#### Exercise directions:
Which years are mentioned in the blog post below? List each one in the order it appears.

#### Extract:
1 post tagged “built to last”
What was the last thing you built with your own hands?
Submitted by Nick.
What was the last thing that I built with my own hands? Well, I built walls in a basement does that count?
The year was 1975. The street was new...the latest development in a small town in Canada called Amherstburg, Ontario, previously known as Fort Malden. It's a small town with small town ways. The local sheriff is non descript. I can't remember actually seeing police officers although once in a while a cruiser could be spotted. It was a peaceful town much like the town in the movie called Housesitter.
I had just had Ryan James Cutforth a product from our stay in Chatham, Ontario, the year before. Chatham is famous for a small town composer gal of non descript. Well, and for good manners. Chatham may be the only town on the earth where cars stop to let old women and jaywalkers cross the street every time any time. The policemen of Chatham are much friendlier than Amherstburg. One would actually cross in front of me where I stood holding my Bible magazines as if to say, "I have my eye on you." A trait shared with many a police officer in Montreal 1967. I always felt safest in Chatham where the son of Frederich Cutforth lived for quite a spell. Hector is nothing like his father. He takes after his shy Aztec mother, speaks Spanish only if he had to which was rare, and like Robert Rae Wigle rarely spoke. Old age has soften him and he shares his views on almost everything rather readily if not eagerly.
I remember when Dennis and I went to live in his basement in 1973. He had never spoken to me before. Shaking hands was rather difficult to do with real shy men. Hugs are out of the picture and for a daughter-in-law that was perfect. We sat across from one another the day after we moved in for breakfast. The quietness could be cut with a saw.
"Iris," he said dryly with his eyes down towards his hand stirring his coffee, "there is something I want to discuss with you?" Iris was already frozen with fear from the quietness. Two frozen people in what should have been a warm room. "I didn't want to tell you this before you married my son but it was something that I thought you should know." He looked into my eyes for a second before continuing with his tale. "Have you ever seen a man out golfing?" Well, golf is rather a slow game and I wasn't exactly into being that slow but I understood how the game is played. I even tried it once or twice on my own. "Did you ever notice how the golfer takes his time hitting the ball?" Well, yes as a matter of fact I had noticed how long it takes for a golfer to hit a ball. "Well, Dennis is just like that. He looks at the ball and wags a little this way and looks at the ball and wags a little that way." I continued stirring my coffee and placed my spoon down so he could have my full attention. After all, this was our official first conversation and Dennis and I had been married at least four years.

#### Information supplied:
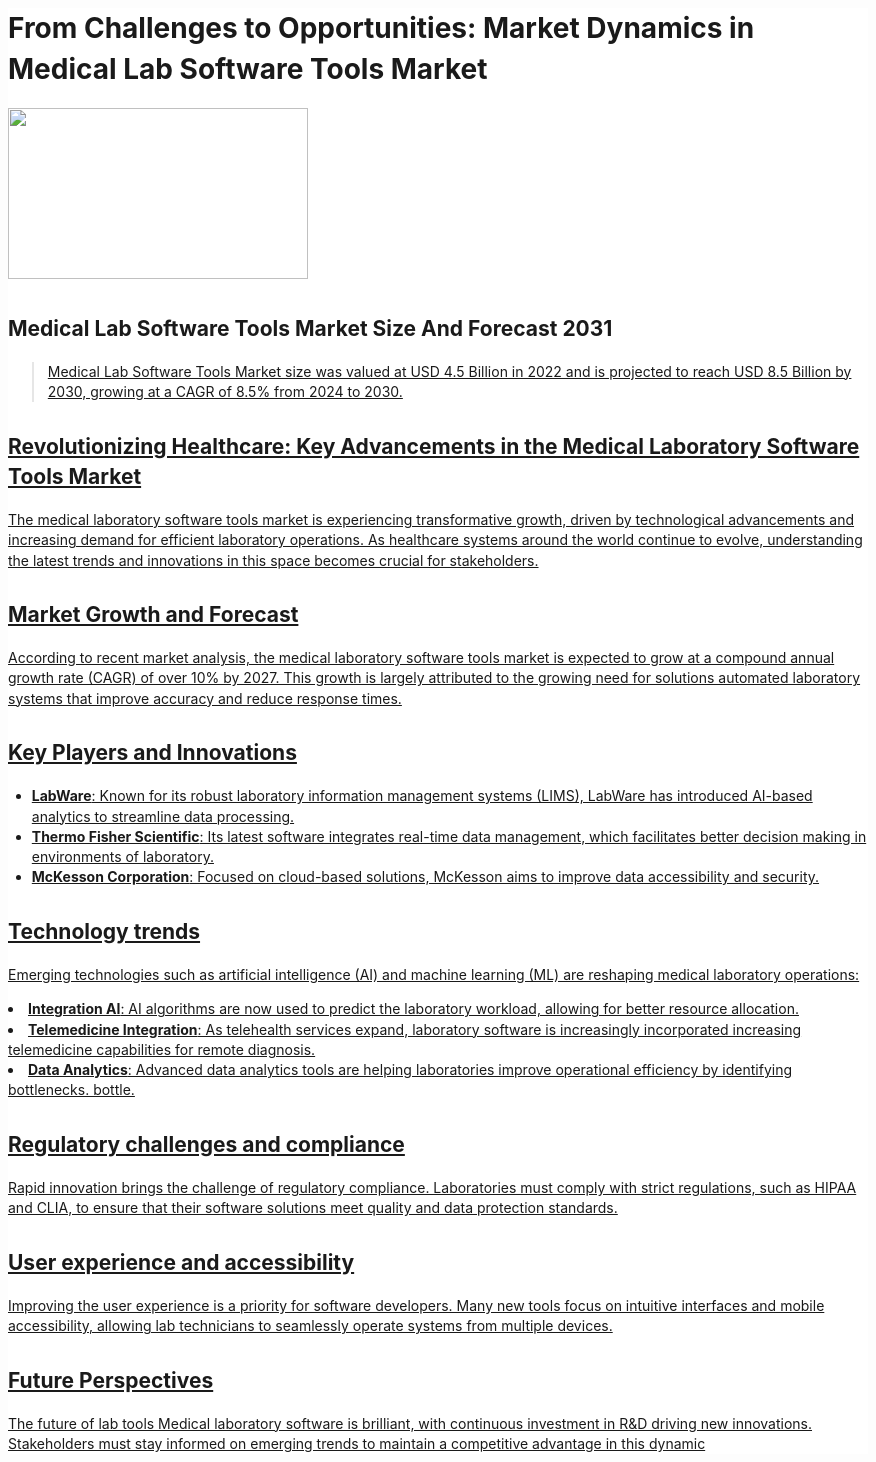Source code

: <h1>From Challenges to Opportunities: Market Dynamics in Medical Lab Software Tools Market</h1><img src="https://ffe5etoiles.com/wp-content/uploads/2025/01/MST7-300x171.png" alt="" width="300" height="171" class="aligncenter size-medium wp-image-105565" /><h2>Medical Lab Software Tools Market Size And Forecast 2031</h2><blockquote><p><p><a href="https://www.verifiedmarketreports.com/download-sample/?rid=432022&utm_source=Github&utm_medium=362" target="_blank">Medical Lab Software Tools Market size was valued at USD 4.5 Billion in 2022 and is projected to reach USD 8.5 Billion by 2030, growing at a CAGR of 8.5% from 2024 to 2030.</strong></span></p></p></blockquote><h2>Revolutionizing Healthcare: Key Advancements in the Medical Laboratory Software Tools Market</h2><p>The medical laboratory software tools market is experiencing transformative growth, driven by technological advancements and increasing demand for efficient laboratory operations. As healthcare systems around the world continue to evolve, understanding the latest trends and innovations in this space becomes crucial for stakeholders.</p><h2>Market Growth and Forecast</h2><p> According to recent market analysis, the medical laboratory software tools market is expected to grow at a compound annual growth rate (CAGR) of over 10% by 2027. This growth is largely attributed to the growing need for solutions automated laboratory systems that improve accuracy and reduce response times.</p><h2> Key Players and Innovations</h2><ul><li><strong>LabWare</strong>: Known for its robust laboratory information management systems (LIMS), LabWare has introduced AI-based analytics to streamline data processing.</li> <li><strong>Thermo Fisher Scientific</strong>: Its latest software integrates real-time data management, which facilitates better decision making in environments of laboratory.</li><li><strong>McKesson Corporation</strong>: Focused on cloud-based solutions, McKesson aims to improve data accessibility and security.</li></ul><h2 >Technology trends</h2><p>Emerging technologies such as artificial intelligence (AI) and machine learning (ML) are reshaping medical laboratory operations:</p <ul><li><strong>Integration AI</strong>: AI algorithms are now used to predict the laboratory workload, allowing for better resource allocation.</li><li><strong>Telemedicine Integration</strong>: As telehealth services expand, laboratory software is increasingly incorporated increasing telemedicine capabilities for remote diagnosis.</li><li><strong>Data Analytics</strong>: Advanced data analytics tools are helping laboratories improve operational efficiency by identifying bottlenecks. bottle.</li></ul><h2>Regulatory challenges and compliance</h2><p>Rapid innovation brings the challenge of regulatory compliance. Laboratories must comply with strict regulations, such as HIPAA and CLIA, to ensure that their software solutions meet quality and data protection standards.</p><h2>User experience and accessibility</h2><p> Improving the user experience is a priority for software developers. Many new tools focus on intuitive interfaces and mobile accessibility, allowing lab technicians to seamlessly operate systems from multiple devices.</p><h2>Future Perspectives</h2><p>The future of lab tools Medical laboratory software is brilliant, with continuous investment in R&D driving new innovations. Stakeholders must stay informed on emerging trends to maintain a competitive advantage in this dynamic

#### Expected output:
1975, 1967, 1973